Some have hailed this as an expression of national unity in the face of terrorism.
Civil society organisations spoke out against this unlikely alliance, which “robs the nation of its parliamentary system”. Several dozen demonstrators denounced the “mass surveillance” proposed by the bill outside the National Assembly on Monday 13 April, before the debates began. If successful, the text would hugely increase the powers of the French intelligence services.
The major data hosts, including Ghandi and OVH, Europe’s biggest host, have also criticised the bill for adding prohibitive layers of extra cost that could force them to relocate.
Laurent Allard, the CEO of OVH, told AFP that the bill had provoked “a real societal debate, and not one about the protection of a corporation”.
Europe to the rescue
“All the countries of Europe have established a legal framework for their intelligence services, except us,” said Jean-Jacques Urvoas, the bill’s rapporteur.
“Our history is full of barely admissible operations, from Fouchet to the Rainbow Warrior to the bugging of the Canard Enchaîné,” the MP added, illustrating how a lack of legal structure can lead to systematic abuse.
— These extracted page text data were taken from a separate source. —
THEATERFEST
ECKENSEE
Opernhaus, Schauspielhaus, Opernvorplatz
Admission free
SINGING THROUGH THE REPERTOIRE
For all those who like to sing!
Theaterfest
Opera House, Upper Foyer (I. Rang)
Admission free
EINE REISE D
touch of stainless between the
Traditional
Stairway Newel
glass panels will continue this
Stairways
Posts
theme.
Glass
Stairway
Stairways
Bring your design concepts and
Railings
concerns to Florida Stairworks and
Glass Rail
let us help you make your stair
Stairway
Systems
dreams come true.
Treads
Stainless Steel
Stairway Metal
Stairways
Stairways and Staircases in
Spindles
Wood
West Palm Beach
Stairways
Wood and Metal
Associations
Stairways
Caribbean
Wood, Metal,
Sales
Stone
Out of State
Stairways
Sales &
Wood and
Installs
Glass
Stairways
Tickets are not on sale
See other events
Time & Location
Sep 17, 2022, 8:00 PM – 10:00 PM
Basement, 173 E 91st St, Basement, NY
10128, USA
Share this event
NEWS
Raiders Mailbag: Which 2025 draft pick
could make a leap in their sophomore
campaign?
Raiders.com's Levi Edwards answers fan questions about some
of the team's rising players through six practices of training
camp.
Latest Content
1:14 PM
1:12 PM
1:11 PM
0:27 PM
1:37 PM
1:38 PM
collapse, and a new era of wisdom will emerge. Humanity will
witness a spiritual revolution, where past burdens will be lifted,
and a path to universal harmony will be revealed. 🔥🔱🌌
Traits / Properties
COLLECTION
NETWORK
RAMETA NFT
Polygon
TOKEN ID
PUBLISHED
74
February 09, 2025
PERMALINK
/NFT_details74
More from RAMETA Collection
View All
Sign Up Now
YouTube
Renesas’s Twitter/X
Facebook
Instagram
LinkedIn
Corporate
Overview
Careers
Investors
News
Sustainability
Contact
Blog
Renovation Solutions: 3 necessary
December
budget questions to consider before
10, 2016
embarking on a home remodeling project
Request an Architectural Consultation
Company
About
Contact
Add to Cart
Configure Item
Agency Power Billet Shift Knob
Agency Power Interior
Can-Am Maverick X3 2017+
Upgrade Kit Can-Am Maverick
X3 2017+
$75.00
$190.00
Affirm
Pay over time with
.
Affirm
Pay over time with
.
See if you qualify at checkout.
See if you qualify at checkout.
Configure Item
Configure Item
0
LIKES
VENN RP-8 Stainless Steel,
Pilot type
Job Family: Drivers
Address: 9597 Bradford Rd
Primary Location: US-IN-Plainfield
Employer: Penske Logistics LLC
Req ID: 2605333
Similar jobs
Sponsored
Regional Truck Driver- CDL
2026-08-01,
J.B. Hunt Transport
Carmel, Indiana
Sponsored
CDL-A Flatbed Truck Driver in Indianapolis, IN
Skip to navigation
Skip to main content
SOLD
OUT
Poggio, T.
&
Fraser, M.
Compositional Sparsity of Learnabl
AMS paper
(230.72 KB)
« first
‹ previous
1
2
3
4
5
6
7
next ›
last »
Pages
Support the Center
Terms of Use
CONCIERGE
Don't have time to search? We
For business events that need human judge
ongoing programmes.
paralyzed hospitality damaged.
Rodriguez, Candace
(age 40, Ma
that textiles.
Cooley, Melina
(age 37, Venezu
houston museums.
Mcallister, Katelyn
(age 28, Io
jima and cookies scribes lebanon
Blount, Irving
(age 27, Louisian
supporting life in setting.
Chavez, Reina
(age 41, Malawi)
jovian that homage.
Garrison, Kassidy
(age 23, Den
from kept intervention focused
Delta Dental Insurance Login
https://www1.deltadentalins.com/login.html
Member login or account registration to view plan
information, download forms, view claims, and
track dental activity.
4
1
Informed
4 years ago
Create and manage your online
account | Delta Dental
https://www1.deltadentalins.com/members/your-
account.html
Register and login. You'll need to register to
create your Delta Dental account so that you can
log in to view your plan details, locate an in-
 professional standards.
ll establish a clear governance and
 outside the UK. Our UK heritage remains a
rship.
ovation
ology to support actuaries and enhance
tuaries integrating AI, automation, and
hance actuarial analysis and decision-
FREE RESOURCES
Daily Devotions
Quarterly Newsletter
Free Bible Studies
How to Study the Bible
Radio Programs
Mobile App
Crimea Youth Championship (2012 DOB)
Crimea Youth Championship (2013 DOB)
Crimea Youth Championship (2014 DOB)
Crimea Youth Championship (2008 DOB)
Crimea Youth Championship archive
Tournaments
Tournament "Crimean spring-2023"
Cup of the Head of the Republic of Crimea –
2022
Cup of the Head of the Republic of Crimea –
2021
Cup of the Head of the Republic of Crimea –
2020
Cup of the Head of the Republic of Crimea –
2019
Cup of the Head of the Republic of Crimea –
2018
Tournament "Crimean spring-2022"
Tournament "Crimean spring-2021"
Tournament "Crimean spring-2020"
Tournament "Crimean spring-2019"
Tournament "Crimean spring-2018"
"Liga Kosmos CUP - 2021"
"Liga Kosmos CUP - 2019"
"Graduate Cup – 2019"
He added that “our services or no more special than they are secret, they are administrators”.
“Would we be less suspicious if we adopted Anglicism and called it ‘intelligence’?” the MP asked.
Terrorism in the spotlight
The rapporteur received the support of Prime Minister Manuel Valls, who was present to defend the bill. “I hope this text gains the broadest possible support, and that it is adopted as quickly as possible. It is about our national security and sovereignty,” the French head of government said. “We must be particularly attentive to one new phenomenon and the risk of its growth in France: the intelligence services have learned that seven individuals – I am talking of French citizens or residents – have died in suicide attacks in Syria or Iraq,” Manuel Valls told Members of Parliament.
“The youngest was not even 20 years old [and] six of them were recent converts,” Valls added. Around 100 of the 1550 French citizens currently engaged in jihadist activities have been killed.
The debate also gave a platform to many outspoken critics of the bill, including, perhaps surprisingly, the National Front (NF), which criticised it as a “freedom-destroyer”. For the NF, Marion Maréchal-Le Pen said she could not “explain to the French people that they would pay for their security with their freedom”.
The former Minister of Defence, Hervé Morin, questioned the bill’s objectives. “Its scope is much too broad, it spans the whole life of our entire nation,” the centrist MP said.
The debate will rumble on until parliament votes on the bill on 5 May.